The Brazilian government is considering extinguishing INPI and creating the ABDPI
Due to financial policy, the brazilian government is studying the possible merging of various national agencies of industrial property.
The main consequence is that the activities previously carried out by the INPI would leave the Union’s budget, giving place to other expenses in the calculation of the expenditure ceiling. If the INPI is extinguished none of its faculties or obligations, previously financed by its discretionary budget, would remain within the Union’s budget.
The text foresees the termination of commissioned jobs, positions of public trust and bonuses of INPI, firing and exonerating its occupants automatically. However, the decrease in expenses will be limited. With such, the effective economy expected by the government amount to R$ 52 million (US$ 14 million).
The Association of Brazilian Federal Judges (AJUFE) and the Association of Rio de Janeiro and Espírito Santo Federal Judges (AJUFERJES) have publicly expressed their concern. According to them, INPI has a staff of highly specialized public officials who are acknowledged for their impartiality in evaluating various applications. There is a well-founded fear of the precariousness of these services if their attributions are eventually assumed by the aforementioned ABDPI, a private entity without the necessary guarantees for the adequate provision of this public service, which is essential for the country.
In this sense, the decommissioning of INPI tends to make it difficult to comply with the Agreement on Trade-Related Aspects of Intellectual Property Rights, an international commitment assumed by the country and which contributes to Brazil being considered an important player in international trade.
ABAPI, ABPI and ASPI, associations that represent the industrial property segment in Brazil, defend, as they have always done, the strengthening of INPI through effective administrative and financial autonomy of the entity, the modernization of its structures, personnel training and expediting of the analysis and grant of industrial property rights.
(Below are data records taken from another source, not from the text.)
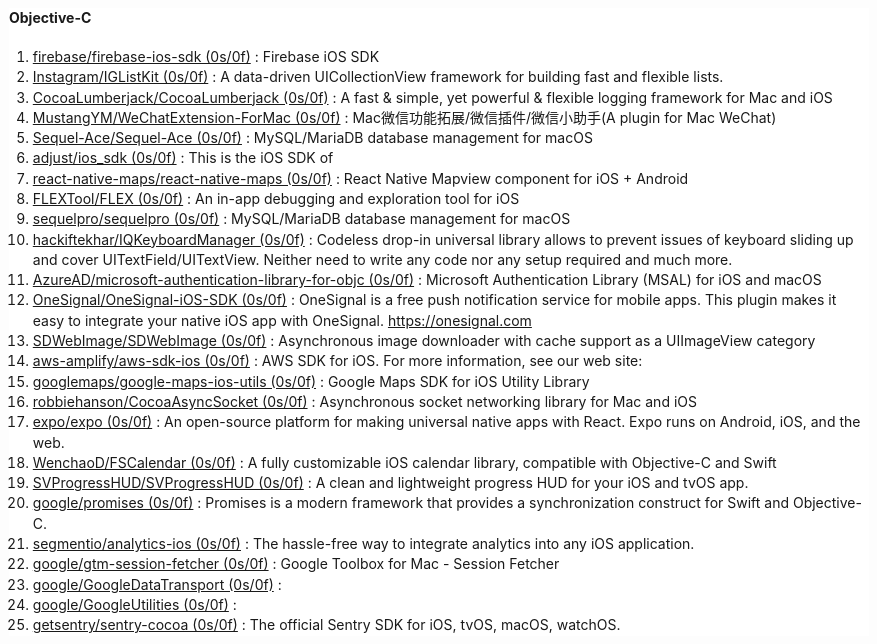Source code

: #### Objective-C
1. [firebase/firebase-ios-sdk (0s/0f)](https://github.com/firebase/firebase-ios-sdk) : Firebase iOS SDK
2. [Instagram/IGListKit (0s/0f)](https://github.com/Instagram/IGListKit) : A data-driven UICollectionView framework for building fast and flexible lists.
3. [CocoaLumberjack/CocoaLumberjack (0s/0f)](https://github.com/CocoaLumberjack/CocoaLumberjack) : A fast & simple, yet powerful & flexible logging framework for Mac and iOS
4. [MustangYM/WeChatExtension-ForMac (0s/0f)](https://github.com/MustangYM/WeChatExtension-ForMac) : Mac微信功能拓展/微信插件/微信小助手(A plugin for Mac WeChat)
5. [Sequel-Ace/Sequel-Ace (0s/0f)](https://github.com/Sequel-Ace/Sequel-Ace) : MySQL/MariaDB database management for macOS
6. [adjust/ios_sdk (0s/0f)](https://github.com/adjust/ios_sdk) : This is the iOS SDK of
7. [react-native-maps/react-native-maps (0s/0f)](https://github.com/react-native-maps/react-native-maps) : React Native Mapview component for iOS + Android
8. [FLEXTool/FLEX (0s/0f)](https://github.com/FLEXTool/FLEX) : An in-app debugging and exploration tool for iOS
9. [sequelpro/sequelpro (0s/0f)](https://github.com/sequelpro/sequelpro) : MySQL/MariaDB database management for macOS
10. [hackiftekhar/IQKeyboardManager (0s/0f)](https://github.com/hackiftekhar/IQKeyboardManager) : Codeless drop-in universal library allows to prevent issues of keyboard sliding up and cover UITextField/UITextView. Neither need to write any code nor any setup required and much more.
11. [AzureAD/microsoft-authentication-library-for-objc (0s/0f)](https://github.com/AzureAD/microsoft-authentication-library-for-objc) : Microsoft Authentication Library (MSAL) for iOS and macOS
12. [OneSignal/OneSignal-iOS-SDK (0s/0f)](https://github.com/OneSignal/OneSignal-iOS-SDK) : OneSignal is a free push notification service for mobile apps. This plugin makes it easy to integrate your native iOS app with OneSignal. https://onesignal.com
13. [SDWebImage/SDWebImage (0s/0f)](https://github.com/SDWebImage/SDWebImage) : Asynchronous image downloader with cache support as a UIImageView category
14. [aws-amplify/aws-sdk-ios (0s/0f)](https://github.com/aws-amplify/aws-sdk-ios) : AWS SDK for iOS. For more information, see our web site:
15. [googlemaps/google-maps-ios-utils (0s/0f)](https://github.com/googlemaps/google-maps-ios-utils) : Google Maps SDK for iOS Utility Library
16. [robbiehanson/CocoaAsyncSocket (0s/0f)](https://github.com/robbiehanson/CocoaAsyncSocket) : Asynchronous socket networking library for Mac and iOS
17. [expo/expo (0s/0f)](https://github.com/expo/expo) : An open-source platform for making universal native apps with React. Expo runs on Android, iOS, and the web.
18. [WenchaoD/FSCalendar (0s/0f)](https://github.com/WenchaoD/FSCalendar) : A fully customizable iOS calendar library, compatible with Objective-C and Swift
19. [SVProgressHUD/SVProgressHUD (0s/0f)](https://github.com/SVProgressHUD/SVProgressHUD) : A clean and lightweight progress HUD for your iOS and tvOS app.
20. [google/promises (0s/0f)](https://github.com/google/promises) : Promises is a modern framework that provides a synchronization construct for Swift and Objective-C.
21. [segmentio/analytics-ios (0s/0f)](https://github.com/segmentio/analytics-ios) : The hassle-free way to integrate analytics into any iOS application.
22. [google/gtm-session-fetcher (0s/0f)](https://github.com/google/gtm-session-fetcher) : Google Toolbox for Mac - Session Fetcher
23. [google/GoogleDataTransport (0s/0f)](https://github.com/google/GoogleDataTransport) : 
24. [google/GoogleUtilities (0s/0f)](https://github.com/google/GoogleUtilities) : 
25. [getsentry/sentry-cocoa (0s/0f)](https://github.com/getsentry/sentry-cocoa) : The official Sentry SDK for iOS, tvOS, macOS, watchOS.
The technological and economic development of the country relies on an efficient and independent industrial property system and, in this sense, it is fundamental to invest in the development of the entity that grants the industrial property rights.
Therefore, the associations argue that 100% of the resources received from the system’s users, such as trademark and patent applicants, should be applied in the INPI Itself. It is worth remembering that the accumulated surplus over the latest years has been misused to settle federal public debt. The associations reaffirm their support to reorganization proposals for the INPI, seeking to ensure the effectiveness of the industrial property system, while maintaining the exemption and impartiality of the entity – not its extinction.